フェイスブックにみる幸せは、飾られた幸せ

SNSで幸せいっぱいのコメントや投稿を見て落ち込んだ時は、この文章を魔法の言葉のように使いましょう。「この幸せは本物ではないとなぜ言える?」

答えはシンプルです。その写真は、その場の他のたくさんの写真の中から選ばれた一枚だし、手を加えられていることも多いです。どれでもいいからと載せた写真ではなくて、その人が気に入った一枚なのですから、その人の好みがわかるだけです。

カップルでセルフィーをとる人

それに、ある場面でこんな風に写真をとるということに時間をかける人は、その場を本当に楽しむことはできないですよね。その舞台から降りて、舞台にはその人の生活の一部を残して、観客の立場に立っているのです。もちろん自分の意思で、ですが。

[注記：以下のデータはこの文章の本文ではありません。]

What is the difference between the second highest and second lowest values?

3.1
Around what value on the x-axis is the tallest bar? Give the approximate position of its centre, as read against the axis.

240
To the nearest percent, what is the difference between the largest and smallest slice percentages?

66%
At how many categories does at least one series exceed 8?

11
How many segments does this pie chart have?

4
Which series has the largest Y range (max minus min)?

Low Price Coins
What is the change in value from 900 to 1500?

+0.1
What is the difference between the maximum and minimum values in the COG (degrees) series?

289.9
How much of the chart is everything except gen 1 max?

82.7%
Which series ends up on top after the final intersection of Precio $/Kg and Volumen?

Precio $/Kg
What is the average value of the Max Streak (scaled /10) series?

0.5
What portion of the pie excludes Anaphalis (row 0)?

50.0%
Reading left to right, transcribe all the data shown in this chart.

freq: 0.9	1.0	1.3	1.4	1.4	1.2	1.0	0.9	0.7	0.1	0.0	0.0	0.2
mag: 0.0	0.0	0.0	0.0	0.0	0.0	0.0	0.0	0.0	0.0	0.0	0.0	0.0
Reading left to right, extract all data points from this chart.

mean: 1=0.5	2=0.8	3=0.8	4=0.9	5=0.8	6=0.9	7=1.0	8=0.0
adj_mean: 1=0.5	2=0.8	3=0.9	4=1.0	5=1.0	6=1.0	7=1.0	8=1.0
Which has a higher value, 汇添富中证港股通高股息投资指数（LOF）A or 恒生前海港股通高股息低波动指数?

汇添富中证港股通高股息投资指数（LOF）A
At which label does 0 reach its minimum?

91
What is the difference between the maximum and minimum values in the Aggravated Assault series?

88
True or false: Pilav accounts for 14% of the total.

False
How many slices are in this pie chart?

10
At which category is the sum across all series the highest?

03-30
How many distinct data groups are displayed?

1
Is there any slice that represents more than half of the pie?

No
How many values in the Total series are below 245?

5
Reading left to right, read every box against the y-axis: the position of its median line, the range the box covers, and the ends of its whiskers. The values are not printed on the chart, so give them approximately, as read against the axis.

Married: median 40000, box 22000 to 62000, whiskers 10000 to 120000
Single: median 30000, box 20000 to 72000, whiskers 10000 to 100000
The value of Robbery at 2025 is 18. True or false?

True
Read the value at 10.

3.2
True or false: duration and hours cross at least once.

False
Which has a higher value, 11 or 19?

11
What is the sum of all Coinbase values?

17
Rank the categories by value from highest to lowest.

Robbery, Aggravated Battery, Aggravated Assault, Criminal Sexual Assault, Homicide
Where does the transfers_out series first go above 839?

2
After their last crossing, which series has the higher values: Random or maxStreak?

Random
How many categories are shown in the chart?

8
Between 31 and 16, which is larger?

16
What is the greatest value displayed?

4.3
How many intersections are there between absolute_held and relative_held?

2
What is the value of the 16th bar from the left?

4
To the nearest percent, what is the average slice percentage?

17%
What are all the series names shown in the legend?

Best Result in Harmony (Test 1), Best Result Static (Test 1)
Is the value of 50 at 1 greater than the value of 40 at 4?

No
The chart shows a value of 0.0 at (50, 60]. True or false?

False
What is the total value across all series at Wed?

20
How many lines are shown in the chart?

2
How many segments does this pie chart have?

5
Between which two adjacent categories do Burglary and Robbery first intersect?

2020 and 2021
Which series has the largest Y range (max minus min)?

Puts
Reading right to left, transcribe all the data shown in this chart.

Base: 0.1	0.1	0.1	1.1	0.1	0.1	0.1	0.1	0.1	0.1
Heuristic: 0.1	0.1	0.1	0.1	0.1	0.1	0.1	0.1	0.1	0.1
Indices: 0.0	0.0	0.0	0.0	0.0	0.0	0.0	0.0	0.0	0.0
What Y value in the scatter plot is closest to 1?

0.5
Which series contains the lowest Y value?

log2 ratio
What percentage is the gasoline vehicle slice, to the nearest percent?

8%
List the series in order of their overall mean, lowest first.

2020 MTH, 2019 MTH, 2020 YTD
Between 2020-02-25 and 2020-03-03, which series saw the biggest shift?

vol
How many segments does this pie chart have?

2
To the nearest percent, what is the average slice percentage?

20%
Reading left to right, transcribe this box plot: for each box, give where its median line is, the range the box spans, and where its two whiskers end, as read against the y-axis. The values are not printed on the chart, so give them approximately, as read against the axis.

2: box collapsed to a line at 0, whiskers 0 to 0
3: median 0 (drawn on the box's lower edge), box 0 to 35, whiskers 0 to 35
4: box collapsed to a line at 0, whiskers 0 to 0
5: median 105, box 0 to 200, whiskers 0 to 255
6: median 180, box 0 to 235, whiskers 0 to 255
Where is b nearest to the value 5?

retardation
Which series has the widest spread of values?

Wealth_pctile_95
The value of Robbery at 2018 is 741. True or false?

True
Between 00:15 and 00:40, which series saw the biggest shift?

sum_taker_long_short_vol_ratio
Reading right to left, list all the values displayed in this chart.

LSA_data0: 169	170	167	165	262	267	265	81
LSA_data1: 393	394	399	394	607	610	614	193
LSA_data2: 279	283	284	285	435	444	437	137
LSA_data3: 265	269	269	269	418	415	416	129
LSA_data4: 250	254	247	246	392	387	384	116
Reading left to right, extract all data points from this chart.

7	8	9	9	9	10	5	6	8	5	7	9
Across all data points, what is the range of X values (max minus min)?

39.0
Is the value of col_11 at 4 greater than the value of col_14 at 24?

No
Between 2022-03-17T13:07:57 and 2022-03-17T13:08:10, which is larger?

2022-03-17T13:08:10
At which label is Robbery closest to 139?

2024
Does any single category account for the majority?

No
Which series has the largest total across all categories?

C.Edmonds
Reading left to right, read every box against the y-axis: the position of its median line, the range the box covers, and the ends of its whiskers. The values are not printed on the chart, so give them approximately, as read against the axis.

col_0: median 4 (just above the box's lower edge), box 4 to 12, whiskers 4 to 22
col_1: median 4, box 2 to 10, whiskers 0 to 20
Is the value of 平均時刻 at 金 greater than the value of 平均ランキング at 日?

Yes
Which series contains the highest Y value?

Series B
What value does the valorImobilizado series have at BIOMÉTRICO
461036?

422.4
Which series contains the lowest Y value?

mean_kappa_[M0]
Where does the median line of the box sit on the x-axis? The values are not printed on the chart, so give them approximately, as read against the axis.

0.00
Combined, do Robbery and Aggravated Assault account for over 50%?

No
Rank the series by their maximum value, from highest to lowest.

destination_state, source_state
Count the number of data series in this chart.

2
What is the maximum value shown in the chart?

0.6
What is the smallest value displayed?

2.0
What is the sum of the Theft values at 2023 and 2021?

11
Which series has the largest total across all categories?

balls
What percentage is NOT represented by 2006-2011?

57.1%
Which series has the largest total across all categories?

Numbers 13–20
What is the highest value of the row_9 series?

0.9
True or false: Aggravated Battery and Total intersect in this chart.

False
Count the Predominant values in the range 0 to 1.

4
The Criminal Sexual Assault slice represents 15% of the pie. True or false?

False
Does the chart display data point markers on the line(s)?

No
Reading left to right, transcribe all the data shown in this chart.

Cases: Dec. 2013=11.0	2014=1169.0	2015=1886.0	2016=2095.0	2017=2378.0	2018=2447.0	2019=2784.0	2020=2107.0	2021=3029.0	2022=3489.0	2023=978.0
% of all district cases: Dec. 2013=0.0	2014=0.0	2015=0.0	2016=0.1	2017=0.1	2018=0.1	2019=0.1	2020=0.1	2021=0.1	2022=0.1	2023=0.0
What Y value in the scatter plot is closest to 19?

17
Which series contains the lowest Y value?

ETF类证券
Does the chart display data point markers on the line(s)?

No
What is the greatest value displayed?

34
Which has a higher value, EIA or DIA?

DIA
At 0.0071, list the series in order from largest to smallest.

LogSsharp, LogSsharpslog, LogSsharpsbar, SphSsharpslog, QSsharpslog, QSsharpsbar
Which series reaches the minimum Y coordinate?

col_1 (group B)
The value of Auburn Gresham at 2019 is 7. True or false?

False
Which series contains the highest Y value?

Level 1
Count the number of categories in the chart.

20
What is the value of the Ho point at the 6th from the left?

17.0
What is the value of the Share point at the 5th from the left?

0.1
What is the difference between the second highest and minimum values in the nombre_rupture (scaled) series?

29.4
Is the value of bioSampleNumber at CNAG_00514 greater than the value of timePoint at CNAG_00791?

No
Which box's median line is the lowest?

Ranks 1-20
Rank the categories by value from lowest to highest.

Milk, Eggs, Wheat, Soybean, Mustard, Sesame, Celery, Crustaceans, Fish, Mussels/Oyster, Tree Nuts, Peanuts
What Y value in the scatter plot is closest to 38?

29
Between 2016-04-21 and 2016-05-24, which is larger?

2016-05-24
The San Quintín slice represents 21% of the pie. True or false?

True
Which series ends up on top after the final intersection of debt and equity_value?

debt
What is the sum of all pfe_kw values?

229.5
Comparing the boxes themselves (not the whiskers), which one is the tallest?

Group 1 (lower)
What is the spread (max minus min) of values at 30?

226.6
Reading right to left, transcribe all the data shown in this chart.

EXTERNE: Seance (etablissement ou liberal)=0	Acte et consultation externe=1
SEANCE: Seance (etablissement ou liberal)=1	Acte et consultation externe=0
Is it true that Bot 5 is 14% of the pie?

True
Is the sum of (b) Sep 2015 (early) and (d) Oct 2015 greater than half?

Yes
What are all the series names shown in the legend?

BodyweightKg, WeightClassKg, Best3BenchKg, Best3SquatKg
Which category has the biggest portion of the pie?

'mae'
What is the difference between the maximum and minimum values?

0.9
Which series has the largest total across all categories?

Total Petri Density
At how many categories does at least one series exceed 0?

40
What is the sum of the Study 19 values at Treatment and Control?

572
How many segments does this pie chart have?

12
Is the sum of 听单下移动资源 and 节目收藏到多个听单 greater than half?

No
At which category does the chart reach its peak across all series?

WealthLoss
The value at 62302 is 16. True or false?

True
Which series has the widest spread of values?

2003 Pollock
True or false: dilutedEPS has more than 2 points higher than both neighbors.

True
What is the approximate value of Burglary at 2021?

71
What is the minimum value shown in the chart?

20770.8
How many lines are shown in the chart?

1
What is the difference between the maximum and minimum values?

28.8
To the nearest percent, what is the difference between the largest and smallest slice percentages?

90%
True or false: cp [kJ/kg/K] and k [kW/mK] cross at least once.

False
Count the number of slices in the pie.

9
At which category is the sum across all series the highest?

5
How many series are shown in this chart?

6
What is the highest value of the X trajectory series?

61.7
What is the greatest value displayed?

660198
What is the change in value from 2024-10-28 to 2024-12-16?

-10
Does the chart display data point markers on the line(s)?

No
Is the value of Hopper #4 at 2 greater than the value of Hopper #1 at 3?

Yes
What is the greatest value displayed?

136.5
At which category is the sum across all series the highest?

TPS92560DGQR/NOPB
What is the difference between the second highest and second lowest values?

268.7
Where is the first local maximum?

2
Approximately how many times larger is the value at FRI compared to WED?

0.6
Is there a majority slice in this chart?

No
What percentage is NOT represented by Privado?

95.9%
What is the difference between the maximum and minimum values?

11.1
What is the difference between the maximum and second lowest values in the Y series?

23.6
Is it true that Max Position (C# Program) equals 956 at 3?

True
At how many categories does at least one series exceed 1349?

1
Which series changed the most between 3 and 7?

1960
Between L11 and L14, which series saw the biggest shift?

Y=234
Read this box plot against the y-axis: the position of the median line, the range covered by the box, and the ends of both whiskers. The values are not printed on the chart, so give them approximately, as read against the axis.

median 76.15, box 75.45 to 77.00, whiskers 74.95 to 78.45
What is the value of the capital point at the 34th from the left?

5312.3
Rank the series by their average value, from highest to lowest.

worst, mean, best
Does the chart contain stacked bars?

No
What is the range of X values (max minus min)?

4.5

フェイスブックやツイッター、インスタグラムなどで見る出来事は、現実や本物とは何かが違っていて、どちらかと言えば広告のような、自分をこんな風に見せたいという願望を満たすものだと言えます。

あなたのSNSライフが他人と違うなら、おめでとう! とても楽しく過ごしたことの証明に、土曜に出かけたとか、夢に見たバカンスだとかいってたくさん写真を見せる必要はないのです。世界中に見せびらかさなくても、その思い出や瞬間は現実に存在したのですから。